• _Request_
Output every line of text from all the rows below as a single numbered list, omitting blank lines and leaving the pictures out of your answer.

• _Source information_
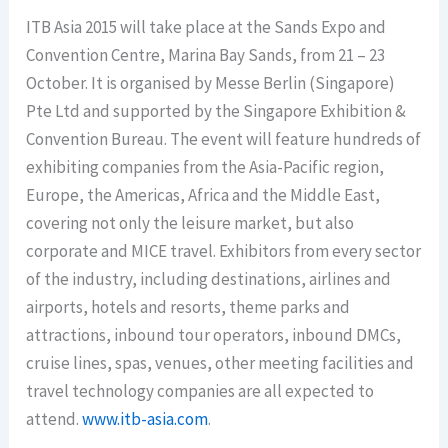
ITB Asia 2015 will take place at the Sands Expo and
Convention Centre, Marina Bay Sands, from 21 – 23
October. It is organised by Messe Berlin (Singapore)
Pte Ltd and supported by the Singapore Exhibition &
Convention Bureau. The event will feature hundreds of
exhibiting companies from the Asia-Pacific region,
Europe, the Americas, Africa and the Middle East,
covering not only the leisure market, but also
corporate and MICE travel. Exhibitors from every sector
of the industry, including destinations, airlines and
airports, hotels and resorts, theme parks and
attractions, inbound tour operators, inbound DMCs,
cruise lines, spas, venues, other meeting facilities and
travel technology companies are all expected to
attend.
www.itb-asia.com
.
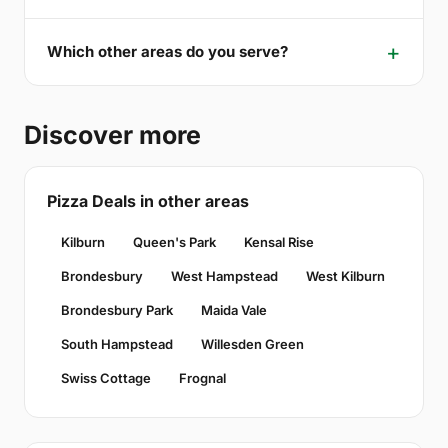
Which other areas do you serve?
Discover more
Pizza Deals in other areas
Kilburn
Queen's Park
Kensal Rise
Brondesbury
West Hampstead
West Kilburn
Brondesbury Park
Maida Vale
South Hampstead
Willesden Green
Swiss Cottage
Frognal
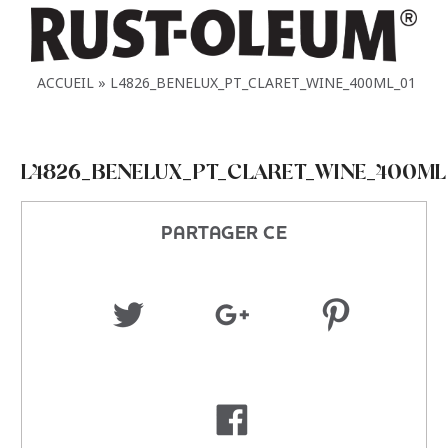
ACCUEIL
L4826_BENELUX_PT_CLARET_WINE_400ML_01
L4826_BENELUX_PT_CLARET_WINE_400ML
PARTAGER CE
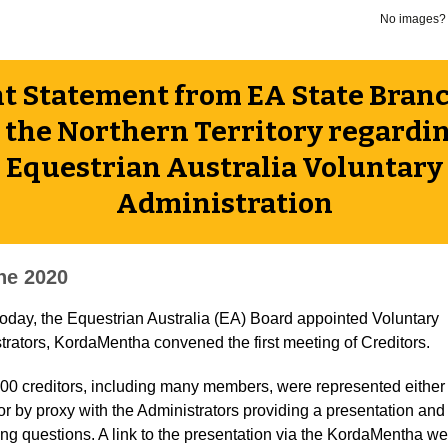
No images
nt Statement from EA State Bran
 the Northern Territory regardi
Equestrian Australia Voluntary
Administration
ne 2020
 today, the Equestrian Australia (EA) Board appointed Voluntary
trators, KordaMentha convened the first meeting of Creditors.
00 creditors, including many members, were represented either 
or by proxy with the Administrators providing a presentation and
ng questions. A link to the presentation via the KordaMentha we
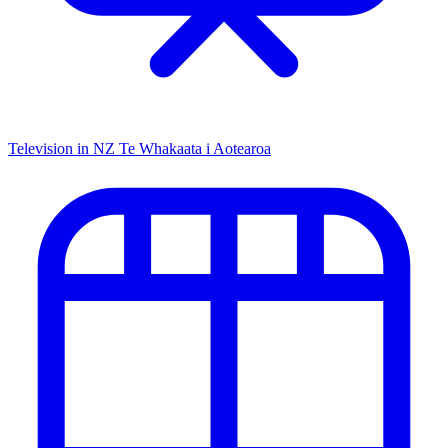
Television in NZ
Te Whakaata i Aotearoa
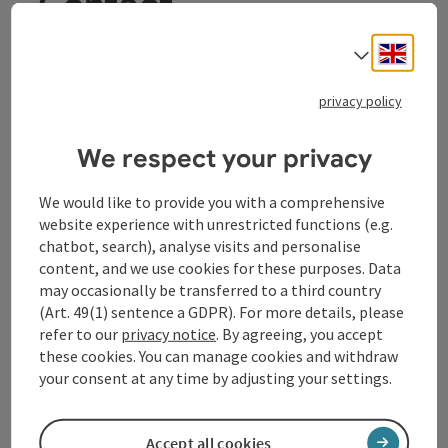
Contact
Engli
Select
Tourismusverband Donauregion
privacy policy
Oberösterreich
WGD Donau Oberösterreich Tourismus
We respect your privacy
GmbH
We would like to provide you with a comprehensive
Lindengasse 9
website experience with unrestricted functions (e.g.
4040 Linz
chatbot, search), analyse visits and personalise
content, and we use cookies for these purposes. Data
may occasionally be transferred to a third country
+43 732 72 77 - 888
(Art. 49(1) sentence a GDPR). For more details, please
refer to our
privacy notice
. By agreeing, you accept
these cookies. You can manage cookies and withdraw
info@donauregion.at
your consent at any time by adjusting your settings.
Fax machine: +43 732 7277 - 804
Accept all cookies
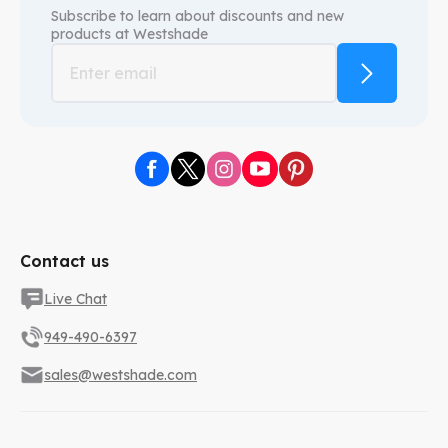
Subscribe to learn about discounts and new
products at
Westshade
Contact us
Live Chat
949-490-6397
sales@westshade.com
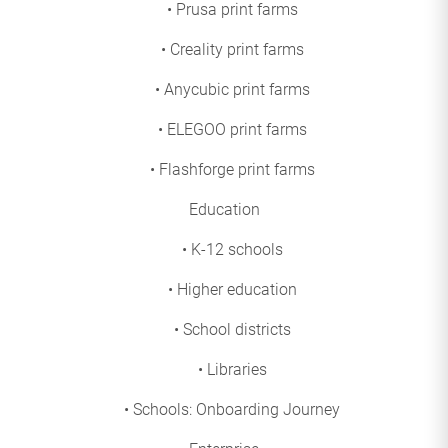
• Prusa print farms
• Creality print farms
• Anycubic print farms
• ELEGOO print farms
• Flashforge print farms
Education
• K-12 schools
• Higher education
• School districts
• Libraries
• Schools: Onboarding Journey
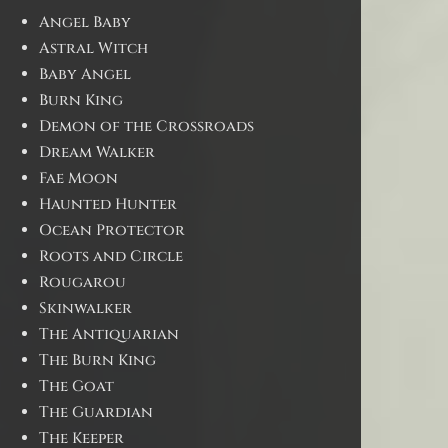
Angel Baby
Astral Witch
Baby Angel
Burn King
Demon of the Crossroads
Dream Walker
Fae Moon
Haunted Hunter
Ocean Protector
Roots and Circle
Rougarou
Skinwalker
The Antiquarian
The Burn King
The Goat
The Guardian
The Keeper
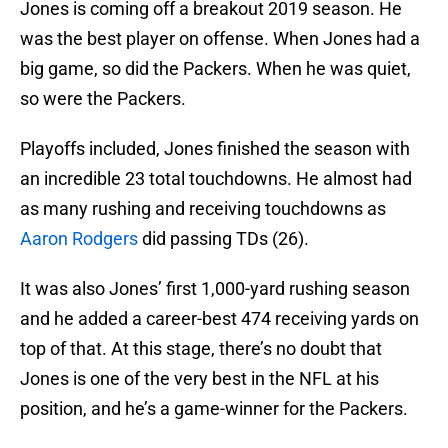
Jones is coming off a breakout 2019 season. He
was the best player on offense. When Jones had a
big game, so did the Packers. When he was quiet,
so were the Packers.
Playoffs included, Jones finished the season with
an incredible 23 total touchdowns. He almost had
as many rushing and receiving touchdowns as
Aaron Rodgers
did passing TDs (26).
It was also Jones’ first 1,000-yard rushing season
and he added a career-best 474 receiving yards on
top of that. At this stage, there’s no doubt that
Jones is one of the very best in the NFL at his
position, and he’s a game-winner for the Packers.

• _Exercise output_
1. ITB Asia 2015 will take place at the Sands Expo and
2. Convention Centre, Marina Bay Sands, from 21 – 23
3. October. It is organised by Messe Berlin (Singapore)
4. Pte Ltd and supported by the Singapore Exhibition &
5. Convention Bureau. The event will feature hundreds of
6. exhibiting companies from the Asia-Pacific region,
7. Europe, the Americas, Africa and the Middle East,
8. covering not only the leisure market, but also
9. corporate and MICE travel. Exhibitors from every sector
10. of the industry, including destinations, airlines and
11. airports, hotels and resorts, theme parks and
12. attractions, inbound tour operators, inbound DMCs,
13. cruise lines, spas, venues, other meeting facilities and
14. travel technology companies are all expected to
15. attend.
16. www.itb-asia.com
17. .
18. Which other areas do you serve?
19. Discover more
20. Pizza Deals in other areas
21. Kilburn
22. Queen's Park
23. Kensal Rise
24. Brondesbury
25. West Hampstead
26. West Kilburn
27. Brondesbury Park
28. Maida Vale
29. South Hampstead
30. Willesden Green
31. Swiss Cottage
32. Frognal
33. ACCUEIL
34. L4826_BENELUX_PT_CLARET_WINE_400ML_01
35. L4826_BENELUX_PT_CLARET_WINE_400ML
36. PARTAGER CE
37. No images
38. nt Statement from EA State Bran
39.  the Northern Territory regardi
40. Equestrian Australia Voluntary
41. Administration
42. ne 2020
43.  today, the Equestrian Australia (EA) Board appointed Voluntary
44. trators, KordaMentha convened the first meeting of Creditors.
45. 00 creditors, including many members, were represented either 
46. or by proxy with the Administrators providing a presentation and
47. ng questions. A link to the presentation via the KordaMentha we
48. Television in NZ
49. Te Whakaata i Aotearoa
50. Contact
51. Engli
52. Select
53. Tourismusverband Donauregion
54. privacy policy
55. Oberösterreich
56. WGD Donau Oberösterreich Tourismus
57. We respect your privacy
58. GmbH
59. We would like to provide you with a comprehensive
60. Lindengasse 9
61. website experience with unrestricted functions (e.g.
62. 4040 Linz
63. chatbot, search), analyse visits and personalise
64. content, and we use cookies for these purposes. Data
65. may occasionally be transferred to a third country
66. +43 732 72 77 - 888
67. (Art. 49(1) sentence a GDPR). For more details, please
68. refer to our
69. privacy notice
70. . By agreeing, you accept
71. these cookies. You can manage cookies and withdraw
72. info@donauregion.at
73. your consent at any time by adjusting your settings.
74. Fax machine: +43 732 7277 - 804
75. Accept all cookies
76. Subscribe to learn about discounts and new
77. products at
78. Westshade
79. Contact us
80. Live Chat
81. 949-490-6397
82. sales@westshade.com
83. • Prusa print farms
84. • Creality print farms
85. • Anycubic print farms
86. • ELEGOO print farms
87. • Flashforge print farms
88. Education
89. • K-12 schools
90. • Higher education
91. • School districts
92. • Libraries
93. • Schools: Onboarding Journey
94. Angel Baby
95. Astral Witch
96. Baby Angel
97. Burn King
98. Demon of the Crossroads
99. Dream Walker
100. Fae Moon
101. Haunted Hunter
102. Ocean Protector
103. Roots and Circle
104. Rougarou
105. Skinwalker
106. The Antiquarian
107. The Burn King
108. The Goat
109. The Guardian
110. The Keeper
111. Jones is coming off a breakout 2019 season. He
112. was the best player on offense. When Jones had a
113. big game, so did the Packers. When he was quiet,
114. so were the Packers.
115. Playoffs included, Jones finished the season with
116. an incredible 23 total touchdowns. He almost had
117. as many rushing and receiving touchdowns as
118. Aaron Rodgers
119. did passing TDs (26).
120. It was also Jones’ first 1,000-yard rushing season
121. and he added a career-best 474 receiving yards on
122. top of that. At this stage, there’s no doubt that
123. Jones is one of the very best in the NFL at his
124. position, and he’s a game-winner for the Packers.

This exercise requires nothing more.